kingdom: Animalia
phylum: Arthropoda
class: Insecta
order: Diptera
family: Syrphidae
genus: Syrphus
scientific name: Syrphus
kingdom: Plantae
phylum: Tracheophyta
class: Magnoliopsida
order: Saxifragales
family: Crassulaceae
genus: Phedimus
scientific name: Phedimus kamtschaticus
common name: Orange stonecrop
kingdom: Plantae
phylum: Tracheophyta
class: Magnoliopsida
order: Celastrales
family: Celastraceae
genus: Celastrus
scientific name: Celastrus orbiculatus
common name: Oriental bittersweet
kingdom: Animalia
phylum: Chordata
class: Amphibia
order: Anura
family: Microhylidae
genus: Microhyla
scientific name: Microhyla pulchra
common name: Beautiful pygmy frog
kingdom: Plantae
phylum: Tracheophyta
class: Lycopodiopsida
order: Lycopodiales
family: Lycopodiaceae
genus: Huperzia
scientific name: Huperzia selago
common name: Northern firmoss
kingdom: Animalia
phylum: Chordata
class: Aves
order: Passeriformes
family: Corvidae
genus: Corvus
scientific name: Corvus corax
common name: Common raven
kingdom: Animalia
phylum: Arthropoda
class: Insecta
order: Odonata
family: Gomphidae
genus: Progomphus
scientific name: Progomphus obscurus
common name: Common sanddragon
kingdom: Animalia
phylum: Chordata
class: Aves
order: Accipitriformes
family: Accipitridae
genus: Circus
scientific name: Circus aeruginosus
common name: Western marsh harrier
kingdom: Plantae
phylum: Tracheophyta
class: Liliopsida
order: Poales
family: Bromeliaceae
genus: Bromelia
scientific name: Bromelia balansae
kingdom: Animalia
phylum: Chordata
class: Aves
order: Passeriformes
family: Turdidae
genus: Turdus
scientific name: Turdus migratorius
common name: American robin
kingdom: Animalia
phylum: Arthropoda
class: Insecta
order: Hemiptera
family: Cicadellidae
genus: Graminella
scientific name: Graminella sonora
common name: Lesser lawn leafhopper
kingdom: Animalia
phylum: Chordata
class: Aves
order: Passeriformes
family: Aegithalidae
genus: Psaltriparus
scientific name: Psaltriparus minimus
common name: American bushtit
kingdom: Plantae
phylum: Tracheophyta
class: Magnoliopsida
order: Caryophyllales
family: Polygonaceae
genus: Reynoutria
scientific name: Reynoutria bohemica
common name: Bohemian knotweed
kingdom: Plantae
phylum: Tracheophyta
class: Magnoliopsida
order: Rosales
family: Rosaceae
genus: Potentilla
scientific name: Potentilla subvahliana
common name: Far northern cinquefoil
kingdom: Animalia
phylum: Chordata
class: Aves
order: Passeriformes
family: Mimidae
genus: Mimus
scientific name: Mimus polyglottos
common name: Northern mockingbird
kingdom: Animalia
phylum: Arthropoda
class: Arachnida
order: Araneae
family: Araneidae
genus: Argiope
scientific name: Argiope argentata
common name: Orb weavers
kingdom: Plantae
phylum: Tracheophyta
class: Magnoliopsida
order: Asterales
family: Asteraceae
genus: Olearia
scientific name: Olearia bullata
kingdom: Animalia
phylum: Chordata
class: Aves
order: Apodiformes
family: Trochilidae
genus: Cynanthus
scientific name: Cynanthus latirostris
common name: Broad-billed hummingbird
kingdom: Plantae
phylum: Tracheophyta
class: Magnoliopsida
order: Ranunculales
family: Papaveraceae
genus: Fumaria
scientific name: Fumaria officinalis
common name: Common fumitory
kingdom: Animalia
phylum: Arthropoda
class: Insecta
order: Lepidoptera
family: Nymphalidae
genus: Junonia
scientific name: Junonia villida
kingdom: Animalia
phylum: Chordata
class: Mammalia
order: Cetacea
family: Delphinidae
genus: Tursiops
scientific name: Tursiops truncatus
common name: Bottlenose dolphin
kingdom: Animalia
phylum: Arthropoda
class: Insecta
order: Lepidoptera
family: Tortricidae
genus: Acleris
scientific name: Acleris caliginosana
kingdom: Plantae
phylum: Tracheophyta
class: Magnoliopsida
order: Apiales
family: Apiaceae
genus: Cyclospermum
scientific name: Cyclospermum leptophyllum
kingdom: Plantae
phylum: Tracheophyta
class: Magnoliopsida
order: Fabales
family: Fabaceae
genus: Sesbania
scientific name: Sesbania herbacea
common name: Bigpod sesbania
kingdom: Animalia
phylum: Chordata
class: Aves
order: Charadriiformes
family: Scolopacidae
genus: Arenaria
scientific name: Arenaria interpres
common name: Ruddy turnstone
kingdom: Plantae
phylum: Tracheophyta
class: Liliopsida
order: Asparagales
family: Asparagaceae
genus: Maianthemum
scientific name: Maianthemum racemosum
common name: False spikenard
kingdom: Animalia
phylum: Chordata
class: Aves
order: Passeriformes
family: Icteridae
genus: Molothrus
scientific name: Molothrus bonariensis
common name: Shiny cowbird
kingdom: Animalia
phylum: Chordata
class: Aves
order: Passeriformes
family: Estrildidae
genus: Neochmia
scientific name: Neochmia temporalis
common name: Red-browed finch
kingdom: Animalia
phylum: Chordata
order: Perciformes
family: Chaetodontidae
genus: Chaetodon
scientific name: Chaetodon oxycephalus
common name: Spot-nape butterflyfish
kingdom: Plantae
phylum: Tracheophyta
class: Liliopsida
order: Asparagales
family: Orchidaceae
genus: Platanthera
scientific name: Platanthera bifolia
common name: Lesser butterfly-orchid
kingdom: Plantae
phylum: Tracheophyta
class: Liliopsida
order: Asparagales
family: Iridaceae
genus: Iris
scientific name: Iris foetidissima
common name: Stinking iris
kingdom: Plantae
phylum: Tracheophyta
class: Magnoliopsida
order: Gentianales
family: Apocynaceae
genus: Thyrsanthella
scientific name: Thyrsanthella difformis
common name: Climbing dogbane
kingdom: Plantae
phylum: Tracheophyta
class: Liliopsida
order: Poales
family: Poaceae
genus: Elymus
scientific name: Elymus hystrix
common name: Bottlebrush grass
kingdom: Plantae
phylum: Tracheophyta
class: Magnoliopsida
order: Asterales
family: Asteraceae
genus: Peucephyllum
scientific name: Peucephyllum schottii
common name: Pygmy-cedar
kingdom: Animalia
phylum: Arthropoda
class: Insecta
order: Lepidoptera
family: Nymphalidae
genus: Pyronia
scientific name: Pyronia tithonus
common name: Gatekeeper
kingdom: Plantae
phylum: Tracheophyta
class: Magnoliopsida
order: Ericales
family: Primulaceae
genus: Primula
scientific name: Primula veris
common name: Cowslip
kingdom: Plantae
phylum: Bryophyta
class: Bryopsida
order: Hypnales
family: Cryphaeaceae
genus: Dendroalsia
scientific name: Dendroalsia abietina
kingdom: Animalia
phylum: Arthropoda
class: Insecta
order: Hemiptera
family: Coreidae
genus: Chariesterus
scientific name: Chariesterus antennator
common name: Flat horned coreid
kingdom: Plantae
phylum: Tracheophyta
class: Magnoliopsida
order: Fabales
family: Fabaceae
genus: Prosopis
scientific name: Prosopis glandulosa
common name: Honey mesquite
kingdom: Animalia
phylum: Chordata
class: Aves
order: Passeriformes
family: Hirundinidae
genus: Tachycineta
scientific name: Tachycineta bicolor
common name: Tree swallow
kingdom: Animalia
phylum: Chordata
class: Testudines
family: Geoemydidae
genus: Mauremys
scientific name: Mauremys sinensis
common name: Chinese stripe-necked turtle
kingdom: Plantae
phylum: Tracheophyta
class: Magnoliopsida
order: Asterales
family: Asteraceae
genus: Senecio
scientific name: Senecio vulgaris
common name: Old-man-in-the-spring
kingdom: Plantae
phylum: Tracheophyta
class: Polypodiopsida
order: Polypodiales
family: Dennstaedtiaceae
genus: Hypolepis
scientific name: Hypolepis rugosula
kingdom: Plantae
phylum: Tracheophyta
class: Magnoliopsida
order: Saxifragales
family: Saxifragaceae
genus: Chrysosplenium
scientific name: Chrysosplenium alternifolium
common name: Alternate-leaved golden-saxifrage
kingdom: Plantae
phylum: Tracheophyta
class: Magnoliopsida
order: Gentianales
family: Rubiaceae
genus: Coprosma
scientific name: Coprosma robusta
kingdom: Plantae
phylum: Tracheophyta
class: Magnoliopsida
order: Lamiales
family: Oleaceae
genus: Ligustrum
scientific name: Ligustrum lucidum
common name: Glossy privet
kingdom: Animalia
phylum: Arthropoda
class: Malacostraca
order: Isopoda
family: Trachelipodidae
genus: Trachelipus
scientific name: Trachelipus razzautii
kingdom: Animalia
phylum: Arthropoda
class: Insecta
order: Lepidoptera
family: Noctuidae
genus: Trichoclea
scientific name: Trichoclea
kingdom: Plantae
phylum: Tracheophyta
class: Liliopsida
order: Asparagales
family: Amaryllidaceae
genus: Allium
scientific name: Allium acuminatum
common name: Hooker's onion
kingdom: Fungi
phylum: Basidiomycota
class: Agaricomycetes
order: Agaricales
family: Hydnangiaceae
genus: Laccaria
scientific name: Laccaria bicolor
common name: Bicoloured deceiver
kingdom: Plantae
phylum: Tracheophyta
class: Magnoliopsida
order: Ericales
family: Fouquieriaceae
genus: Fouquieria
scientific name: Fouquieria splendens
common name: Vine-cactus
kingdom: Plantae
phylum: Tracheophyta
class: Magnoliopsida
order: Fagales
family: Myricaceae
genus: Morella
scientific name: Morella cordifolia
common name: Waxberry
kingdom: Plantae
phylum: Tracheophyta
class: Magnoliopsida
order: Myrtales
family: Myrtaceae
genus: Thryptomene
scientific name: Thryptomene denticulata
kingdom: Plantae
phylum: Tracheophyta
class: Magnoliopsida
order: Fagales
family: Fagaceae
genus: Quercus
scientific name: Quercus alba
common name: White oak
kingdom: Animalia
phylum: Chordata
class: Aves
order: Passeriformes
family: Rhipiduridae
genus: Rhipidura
-=-=-=-=-
- **Exercise aim**
Copy out, word for word, the lines of the rows above, starting at the line that contains "genus: Dendroalsia" and ending at the line that contains "scientific name: Tachycineta bicolor", with both of those lines included.

- **Expected answer**
genus: Dendroalsia
scientific name: Dendroalsia abietina
kingdom: Animalia
phylum: Arthropoda
class: Insecta
order: Hemiptera
family: Coreidae
genus: Chariesterus
scientific name: Chariesterus antennator
common name: Flat horned coreid
kingdom: Plantae
phylum: Tracheophyta
class: Magnoliopsida
order: Fabales
family: Fabaceae
genus: Prosopis
scientific name: Prosopis glandulosa
common name: Honey mesquite
kingdom: Animalia
phylum: Chordata
class: Aves
order: Passeriformes
family: Hirundinidae
genus: Tachycineta
scientific name: Tachycineta bicolor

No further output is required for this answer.